Many companies see challenges in using Generative AI because they are worried about risks. Risks come in many forms – consistency, compliance, security, and infringement. The last threat, infringement, is on the minds of many leaders. What if the model builder trains its model on content to which it does not have sufficient IP rights? And what if the model generates content that is seemingly distinct and substantially different from the original work?
Indeed, many content creators are pursuing legal action against Generative AI providers. In 2023, artists Sarah Andersen, Kelly McKernan, and Karla Ortiz filed a class action lawsuit alleging that Stability AI used their copyrighted work without their permission in training Stable Diffusion. Later last year, a judge issued a written decision dismissing all but one claim for direct copyright infringement on behalf of just one plaintiff but provided the plaintiffs with leave to amend the dismissed claims. Stock photo provider Getty Images has also sued Stability AI, accusing it of misusing more than 12 million Getty photos to train its Stable Diffusion AI image-generation system. On Dec 27, 2023, The New York Times sued Microsoft and OpenAI in a copyright infringement complaint that alleges the companies used the newspaper’s content to train large language models. In early January, two nonfiction book authors filed a class-action complaint against Microsoft and Open AI, alleging that they “simply stole” their work. These complaints may take a while to clear the legal system, and the first lawsuit above may indicate how the judges will rule in future cases.
While the resolution of these claims is unclear, are there any ways to mitigate risk in the interim? For example, one simple way of reducing the copyright infringement risk is for end users to avoid making specific references to known and famous works, authors, or painters when drafting prompts. While such prompt engineering may not eliminate the risk, it reduces the likelihood that the generated output would resample a copyright-protected work.
Here are a few other tactics that various organizations have proposed.
They simply indemnify you
When sued for copyright infringement, Microsoft indemnifies commercial customers of its Copilot tools, which provide generative AI assistance as part of Office, GitHub, and other products. Microsoft calls this the Customer Copyright Commitment, and they require that customers implement their guardrails and commitments to qualify. For example, for text generation such as “journalistic content, writing assistance, or other open text generation scenarios,” Microsoft requires specific content filter settings. “The protected material text model must be configured in filter mode. The jailbreak model must be configured in filter mode.” Like Microsoft, OpenAI offers the indemnifying “Copyright Shield,” but requires users to meet some limitations and expectations to qualify for that protection — as do Amazon, Google, and IBM. As Generative AI providers are in a much better position to know the content on which their models are trained, indemnification provides one level of protection to the users. These indemnifications may cover damages and legal costs up to a certain dollar limit. But could the user still be stuck with hefty fees?
They secure sufficient IP rights in the content they use for training or delivery of their models
Generative AI providers use three different approaches to secure the necessary IP rights in the training content. Providers may (i) negotiate with content providers to use copyrighted material, (ii) train the models on material they own, (iii) or pay content providers whenever their content or likeness is used.
Some generative AI providers are trying to negotiate deals with content creators so that content may be used to train models without fear of infringement action. Open AI reportedly had months of negotiations with NYT and others. According to numerous reports, OpenAI has offered between $1 million and $5 million yearly to license copyrighted news articles to train its AI models.
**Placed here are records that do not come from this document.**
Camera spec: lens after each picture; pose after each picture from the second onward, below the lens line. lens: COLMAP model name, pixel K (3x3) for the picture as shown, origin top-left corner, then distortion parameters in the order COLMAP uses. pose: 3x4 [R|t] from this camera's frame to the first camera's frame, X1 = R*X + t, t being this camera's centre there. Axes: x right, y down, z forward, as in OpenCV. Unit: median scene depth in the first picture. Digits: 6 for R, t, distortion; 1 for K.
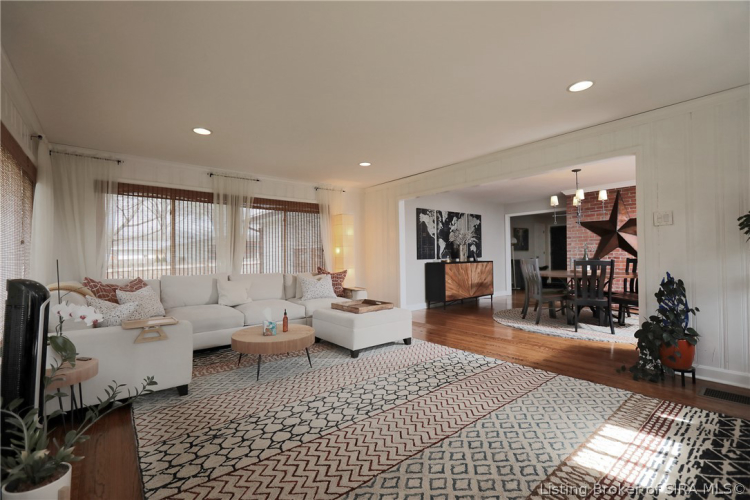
lens RADIAL K [[330.7, 0, 372.2], [0, 330.7, 248.5], [0, 0, 1]] dist [-0.005651, 0.000671]
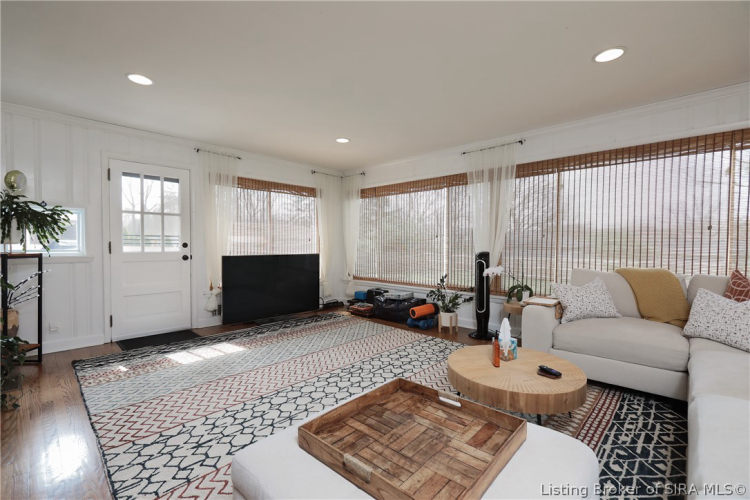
lens RADIAL K [[330.7, 0, 373.9], [0, 330.7, 249.4], [0, 0, 1]] dist [-0.005651, 0.000671]
pose [[-0.991772, 0.011223, -0.127528, 0.058712], [0.010924, 0.999936, 0.003040, 0.033938], [0.127554, 0.001621, -0.991830, 2.080367]]
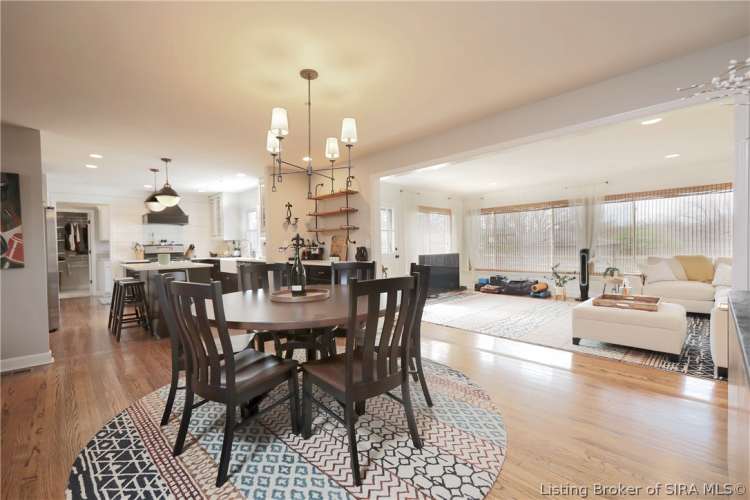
lens RADIAL K [[330.7, 0, 368.5], [0, 330.7, 253.6], [0, 0, 1]] dist [-0.005651, 0.000671]
pose [[-0.996113, 0.029364, -0.083046, 1.222425], [0.029142, 0.999568, 0.003885, 0.030513], [0.083125, 0.001449, -0.996538, 3.015304]]
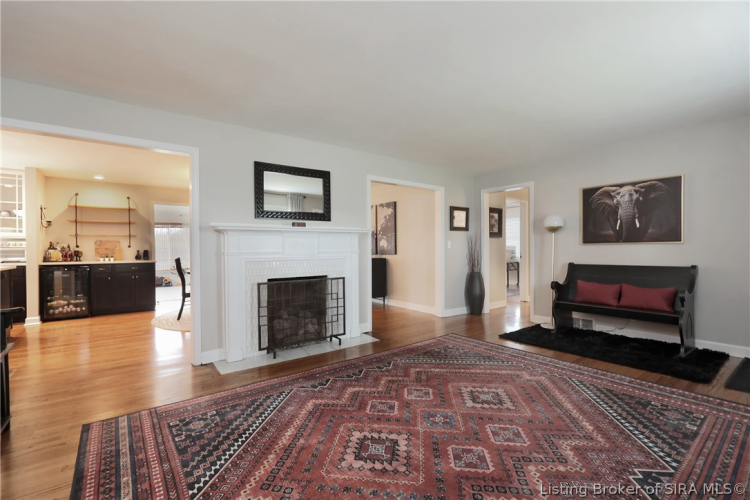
lens RADIAL K [[330.7, 0, 369.0], [0, 330.7, 252.6], [0, 0, 1]] dist [-0.005651, 0.000671]
pose [[-0.032999, 0.020432, -0.999247, 3.590462], [0.024575, 0.999505, 0.019626, 0.014547], [0.999153, -0.023909, -0.033485, 3.053393]]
In some instances, content creators — more aptly called content distributors — are building their own generative AI. Getty Images launched Generative AI by iStock for a segment of their customers, including small businesses, designers, and marketers. These generative AI models were trained exclusively using proprietary data from Getty Images’ creative libraries. Getty Images wants its customers to be confident in the content they are generating. Similarly, Adobe launched Adobe Firefly, its generative AI tool trained on Adobe stock images and other licensed content.
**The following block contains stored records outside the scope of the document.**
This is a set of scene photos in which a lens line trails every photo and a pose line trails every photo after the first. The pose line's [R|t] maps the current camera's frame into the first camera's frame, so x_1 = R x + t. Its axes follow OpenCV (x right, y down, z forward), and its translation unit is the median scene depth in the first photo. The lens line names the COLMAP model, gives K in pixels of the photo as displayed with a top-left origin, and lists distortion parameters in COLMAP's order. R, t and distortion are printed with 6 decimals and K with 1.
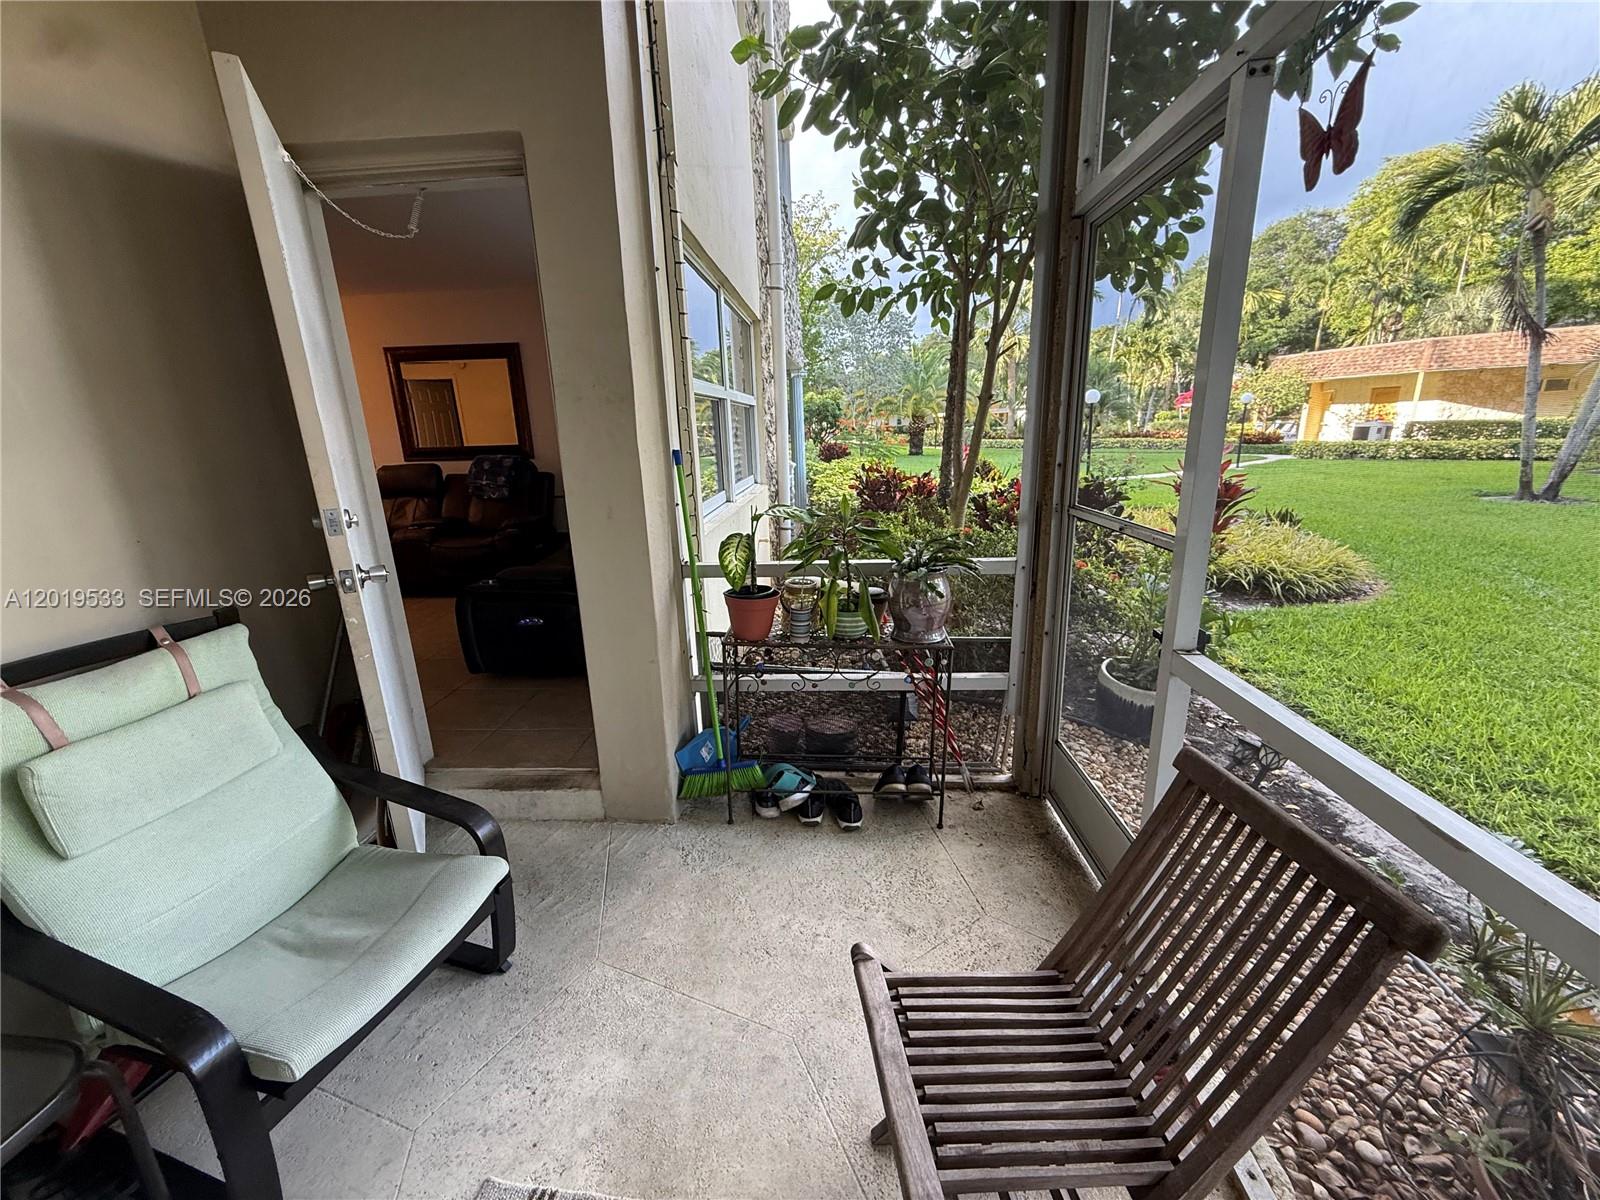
lens RADIAL K [[638.2, 0, 796.9], [0, 638.2, 597.1], [0, 0, 1]] dist [0.000086, -0.000119]
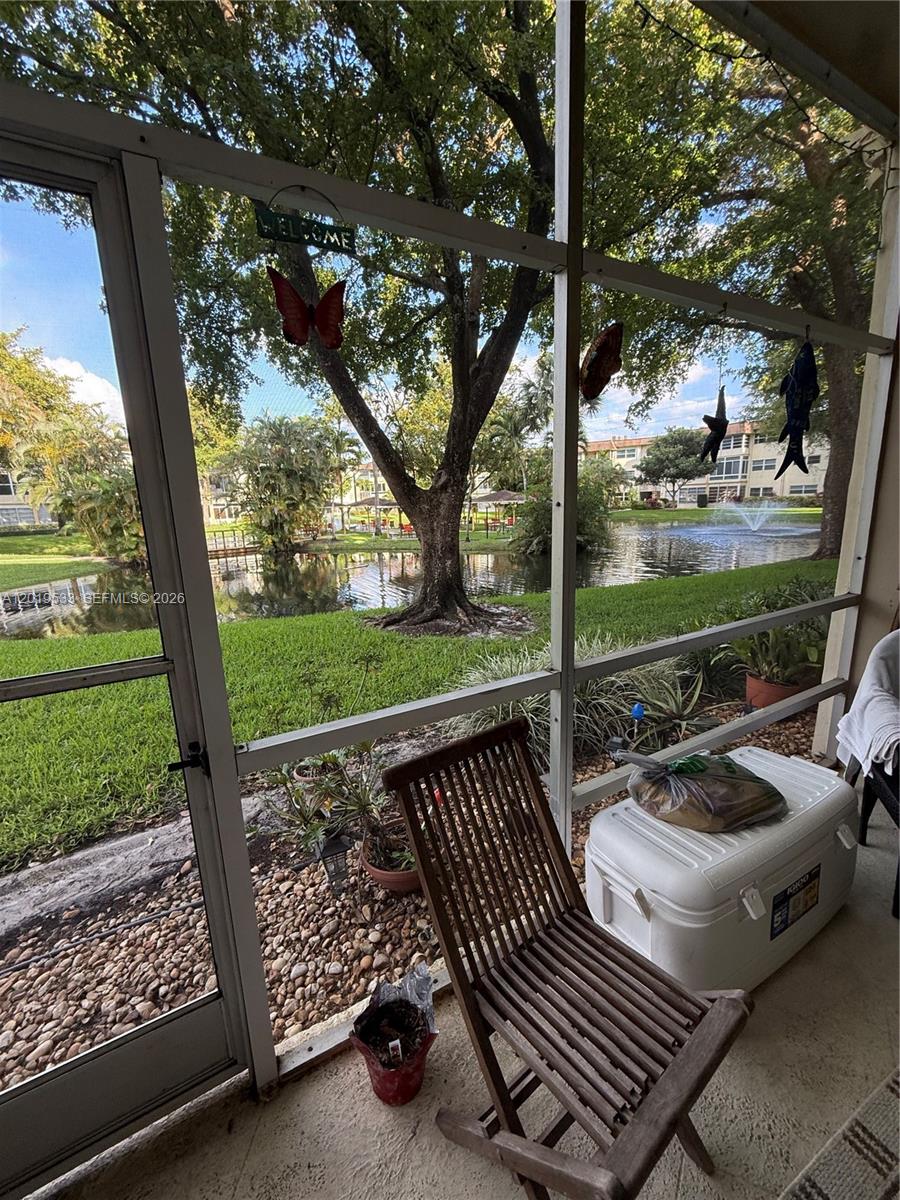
lens RADIAL K [[478.7, 0, 445.9], [0, 478.7, 596.0], [0, 0, 1]] dist [0.000086, -0.000119]
pose [[-0.524917, -0.111662, 0.843797, -0.017441], [0.268745, 0.918901, 0.288784, -0.027447], [-0.807613, 0.378354, -0.452339, 0.102967]]
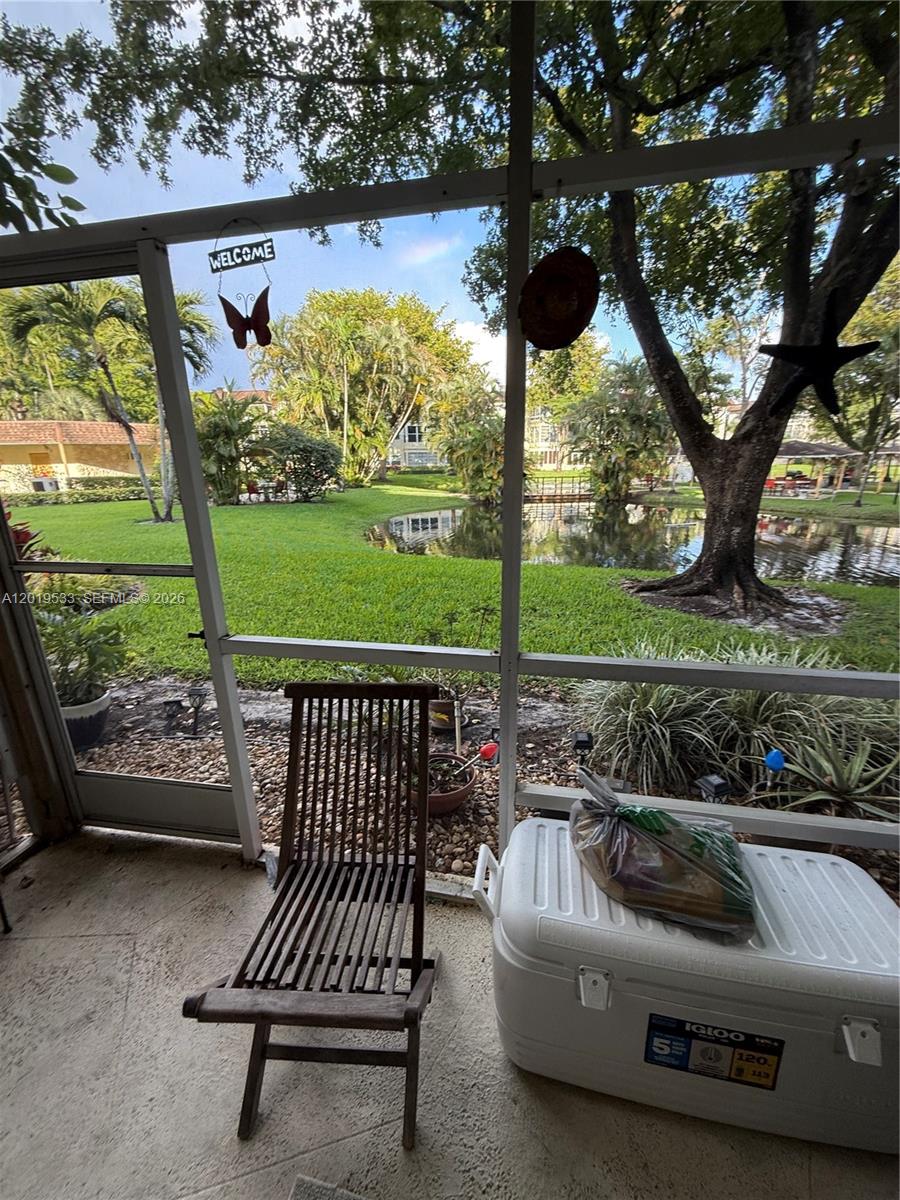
lens RADIAL K [[478.7, 0, 449.8], [0, 478.7, 594.9], [0, 0, 1]] dist [0.000086, -0.000119]
pose [[0.147321, -0.240319, 0.959450, -0.037594], [0.267055, 0.943671, 0.195361, -0.008918], [-0.952354, 0.227445, 0.203200, 0.027164]]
As another example, a training company that uses Avatars to deliver training programs hired human actors (most AI avatars are based on real people) with the explicit idea that when a client uses an actor’s likeness to provide training, the actor will get paid for such use.
Will Open Source protect you?
Using open-source models does not limit copyright infringement risk in all instances. AI-generated content produced by open-source models may still be subject to copyright infringement actions. The AI model itself doesn’t determine whether the output infringes on anyone’s copyright; instead, the copyright infringement risk arises from the use of copyright-protected content as part of training data and its relationship to model output. But does the risk increase because none of the major players have negotiated agreements with content providers?
Given where we are, what would it take for organizations to use generative AI in content generation? Are the assurances from Big Tech enough, or would organizations want more assurances? Would they naturally limit the scope of their content generation workstreams?